Each instance's /data directory is a Docker bind mount under
data/instances/<instanceId>/ on the host. Flows live there, palette modules
live there, Node-RED's own config files live there. Move that directory, move the instance.
Snapshots vs backups
Two separate concepts, kept separate on purpose.
| snapshot | backup | |
|---|---|---|
| contents | flows.json + encrypted creds | tar.gz of /data |
| size | kB | MB to GB |
| use | promote between instances or projects | disaster recovery |
| cadence | on demand | nightly cron |
| restore | stop, rewrite flows, restart | stop, untar, restart |
Snapshots are the unit promoted across environments. Backups are insurance.

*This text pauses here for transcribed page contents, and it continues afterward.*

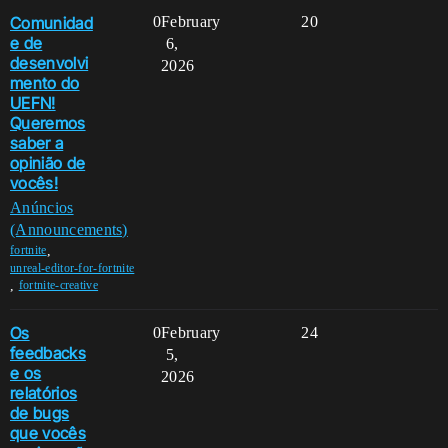
Comunidad
0
February
20
e de
6,
desenvolvi
2026
mento do
UEFN!
Queremos
saber a
opinião de
vocês!
Anúncios
(Announcements)
,
fortnite
unreal-editor-for-fortnite
,
fortnite-creative
Os
0
February
24
feedbacks
5,
e os
2026
relatórios
de bugs
que vocês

The dashboard's Backups tab shows both; the in-editor toolbar's Snapshot button captures a snapshot, and the dropdown next to it offers rollback.
operational note
Adding a subdomain alias requires the instance container to be recreated, because Docker
network aliases are pinned at create time. The UI surfaces restartNeeded: true
on the response and the toast prompts the operator. Without that restart, the alias resolves
to no upstream and nginx returns 502.
That is the whole architecture worth knowing on day one. Operational specifics
(single-file-mount nginx, certbot DNS-01 vs ACM, ALB target-group tuning) live in the
repository's docs/ directory and the README.